Elsewhere in the NFL, there are plenty of other moves and developing storylines to be aware of starting with Rams running back Todd Gurley — who would leave behind $25.6 million in dead money if he was outright released by Los Angeles — reportedly being on the trading block in LA. Gurley’s teammate, wide receiver Brandin Cooks, is also said to be available.

UPDATE: In a shocking, and costly, move, the Rams have released Gurley. Along with Gurley, the Los Angeles also cut Clay Matthews.

While the Cooks news is just speculation at this point, it’s a fact that the Lions finalized a deal with the Eagles on Thursday that sent stud cornerback Darius Slay to Philadelphia.

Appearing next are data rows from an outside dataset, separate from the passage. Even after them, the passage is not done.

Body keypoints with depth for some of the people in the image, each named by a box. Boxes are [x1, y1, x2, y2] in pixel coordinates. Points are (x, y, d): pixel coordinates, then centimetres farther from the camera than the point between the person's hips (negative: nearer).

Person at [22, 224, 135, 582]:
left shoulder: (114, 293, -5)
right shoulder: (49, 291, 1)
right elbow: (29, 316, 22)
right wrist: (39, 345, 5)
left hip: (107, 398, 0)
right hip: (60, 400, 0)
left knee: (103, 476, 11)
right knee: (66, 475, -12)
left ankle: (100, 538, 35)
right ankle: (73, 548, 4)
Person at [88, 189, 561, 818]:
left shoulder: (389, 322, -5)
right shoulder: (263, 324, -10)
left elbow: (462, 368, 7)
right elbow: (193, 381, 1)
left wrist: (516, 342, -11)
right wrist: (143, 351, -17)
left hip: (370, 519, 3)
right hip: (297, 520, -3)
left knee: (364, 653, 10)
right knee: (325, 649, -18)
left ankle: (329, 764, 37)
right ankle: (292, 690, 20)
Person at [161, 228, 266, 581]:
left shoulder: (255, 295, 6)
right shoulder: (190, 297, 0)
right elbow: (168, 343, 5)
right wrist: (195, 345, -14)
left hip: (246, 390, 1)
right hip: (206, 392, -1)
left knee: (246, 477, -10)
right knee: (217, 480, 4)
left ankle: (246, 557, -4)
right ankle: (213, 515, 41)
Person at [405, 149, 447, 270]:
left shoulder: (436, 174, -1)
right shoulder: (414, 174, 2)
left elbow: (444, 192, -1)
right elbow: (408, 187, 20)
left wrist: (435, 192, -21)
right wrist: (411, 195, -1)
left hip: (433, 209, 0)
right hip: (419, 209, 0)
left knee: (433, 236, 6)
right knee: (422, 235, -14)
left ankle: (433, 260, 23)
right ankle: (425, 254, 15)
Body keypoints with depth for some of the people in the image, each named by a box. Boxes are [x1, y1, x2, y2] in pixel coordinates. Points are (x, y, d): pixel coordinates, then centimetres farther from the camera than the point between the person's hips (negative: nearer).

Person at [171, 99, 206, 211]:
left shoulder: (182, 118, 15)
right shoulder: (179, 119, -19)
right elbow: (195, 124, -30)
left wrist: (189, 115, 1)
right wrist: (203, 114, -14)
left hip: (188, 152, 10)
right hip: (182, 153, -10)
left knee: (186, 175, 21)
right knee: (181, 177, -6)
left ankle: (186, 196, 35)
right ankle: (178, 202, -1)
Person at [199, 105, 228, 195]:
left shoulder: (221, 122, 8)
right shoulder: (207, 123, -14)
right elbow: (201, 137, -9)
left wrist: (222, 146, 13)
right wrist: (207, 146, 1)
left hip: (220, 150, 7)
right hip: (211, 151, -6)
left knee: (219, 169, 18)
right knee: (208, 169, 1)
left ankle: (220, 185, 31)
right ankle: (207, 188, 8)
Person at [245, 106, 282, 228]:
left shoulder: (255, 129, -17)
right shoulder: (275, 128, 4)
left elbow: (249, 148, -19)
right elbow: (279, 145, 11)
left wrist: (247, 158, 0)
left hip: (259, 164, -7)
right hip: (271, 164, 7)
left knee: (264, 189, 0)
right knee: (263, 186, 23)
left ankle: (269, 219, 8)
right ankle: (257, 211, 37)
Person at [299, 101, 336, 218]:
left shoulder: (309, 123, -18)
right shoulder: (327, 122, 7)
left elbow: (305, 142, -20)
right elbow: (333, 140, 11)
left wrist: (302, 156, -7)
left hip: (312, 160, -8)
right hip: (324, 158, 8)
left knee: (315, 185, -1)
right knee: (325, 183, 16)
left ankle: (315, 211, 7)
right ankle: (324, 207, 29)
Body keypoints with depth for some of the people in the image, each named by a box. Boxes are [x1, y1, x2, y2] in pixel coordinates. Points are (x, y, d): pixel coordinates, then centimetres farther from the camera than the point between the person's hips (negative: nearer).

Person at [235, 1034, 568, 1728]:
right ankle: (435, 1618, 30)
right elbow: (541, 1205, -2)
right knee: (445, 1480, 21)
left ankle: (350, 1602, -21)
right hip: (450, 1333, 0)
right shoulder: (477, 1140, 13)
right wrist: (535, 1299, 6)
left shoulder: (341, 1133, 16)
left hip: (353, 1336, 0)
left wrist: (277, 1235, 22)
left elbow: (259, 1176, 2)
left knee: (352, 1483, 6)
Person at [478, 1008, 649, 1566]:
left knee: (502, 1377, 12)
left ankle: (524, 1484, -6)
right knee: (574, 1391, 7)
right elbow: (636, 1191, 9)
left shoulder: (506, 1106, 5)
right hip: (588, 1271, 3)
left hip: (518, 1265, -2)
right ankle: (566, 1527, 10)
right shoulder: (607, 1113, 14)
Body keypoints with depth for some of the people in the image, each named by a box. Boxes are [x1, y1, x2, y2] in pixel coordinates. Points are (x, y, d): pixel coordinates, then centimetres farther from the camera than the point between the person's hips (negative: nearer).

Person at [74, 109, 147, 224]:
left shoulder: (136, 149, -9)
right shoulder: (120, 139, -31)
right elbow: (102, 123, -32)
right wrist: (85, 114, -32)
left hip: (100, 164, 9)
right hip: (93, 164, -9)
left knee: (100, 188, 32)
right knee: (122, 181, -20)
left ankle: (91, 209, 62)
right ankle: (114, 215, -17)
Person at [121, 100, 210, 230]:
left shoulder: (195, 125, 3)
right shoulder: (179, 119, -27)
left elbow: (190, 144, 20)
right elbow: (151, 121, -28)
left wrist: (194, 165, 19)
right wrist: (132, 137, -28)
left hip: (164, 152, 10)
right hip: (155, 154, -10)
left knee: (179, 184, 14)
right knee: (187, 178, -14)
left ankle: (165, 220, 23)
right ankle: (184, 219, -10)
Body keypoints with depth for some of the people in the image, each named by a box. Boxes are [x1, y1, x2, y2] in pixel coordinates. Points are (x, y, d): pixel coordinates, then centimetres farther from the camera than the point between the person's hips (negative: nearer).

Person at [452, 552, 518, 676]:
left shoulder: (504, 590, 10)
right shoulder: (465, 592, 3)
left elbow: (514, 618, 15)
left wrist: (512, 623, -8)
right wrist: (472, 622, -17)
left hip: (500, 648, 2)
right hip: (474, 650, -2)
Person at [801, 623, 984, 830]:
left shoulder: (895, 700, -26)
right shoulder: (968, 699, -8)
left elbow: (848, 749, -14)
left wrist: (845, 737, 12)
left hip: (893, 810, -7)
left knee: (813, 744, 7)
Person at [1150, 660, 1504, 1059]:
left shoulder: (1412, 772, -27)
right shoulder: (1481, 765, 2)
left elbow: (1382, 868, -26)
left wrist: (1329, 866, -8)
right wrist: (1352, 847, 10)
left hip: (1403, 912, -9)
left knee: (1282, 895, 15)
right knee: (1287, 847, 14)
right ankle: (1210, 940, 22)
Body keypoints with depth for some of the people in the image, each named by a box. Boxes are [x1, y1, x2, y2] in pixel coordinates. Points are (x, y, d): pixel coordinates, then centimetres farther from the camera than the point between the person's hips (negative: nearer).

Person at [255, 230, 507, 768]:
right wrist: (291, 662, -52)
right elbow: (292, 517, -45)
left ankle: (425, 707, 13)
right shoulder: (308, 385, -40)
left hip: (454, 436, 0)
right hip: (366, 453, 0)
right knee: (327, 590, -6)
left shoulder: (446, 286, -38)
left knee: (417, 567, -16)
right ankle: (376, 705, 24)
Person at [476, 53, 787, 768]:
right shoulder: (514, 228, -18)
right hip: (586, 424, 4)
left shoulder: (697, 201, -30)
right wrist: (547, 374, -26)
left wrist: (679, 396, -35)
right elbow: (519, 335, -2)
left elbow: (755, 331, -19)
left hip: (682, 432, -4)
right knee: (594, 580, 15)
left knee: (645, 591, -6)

Slay, who was dealt for third- and fifth-round picks from the 2020 draft, has already reached an agreement on a three-year, $50 million extension with Philly that includes $30 million guaranteed.

That deal was preceded by the Lions inking cornerback Desmond Trufant, formerly of the Falcons, to a two-year deal worth $21 million. Coach Matt Patricia seems committed to revamping the Lions defense as Trufant will join former Patriots Danny Shelton, Jamie Collins and Duron Harmon as a new addition for the Lions.

In another Detroit-related news item, the Rams signed former Lions defensive tackle A’Shawn Robinson to a two-year pact for $17 million.

Also in Los Angeles, the Rams and left tackle Andrew Whitworth have come to terms on a three-year contract worth $30 million. The Rams also reached a new deal with right guard Austin Blythe.

In Denver, the Broncos have released quarterback Joe Flacco with a failed physical designation and will move forward with youngster Drew Lock under center.

In Washington, the Redskins have signed tight end Logan Thomas but are reportedly not interested in acquiring former Buccaneers QB Jameis Winston. For now, Washington will roll with second-year player Dwayne Haskins and potentially Alex Smith (pending health) in 2020.

Despite some rumblings to the contrary, Ian Rapoport of the NFL Network considers the Bucs highly unlikely to sign free agent Antonio Brown to reunite him with Brady in Tampa Bay.

In non-player-related news, Saints coach Sean Payton told ESPN he has tested positive for coronavirus. Per ESPN’s Adam Schefter, Payton revealed his diagnosis because “he wants all people to heed the warnings of government officials, stay inside, and behave responsibly.”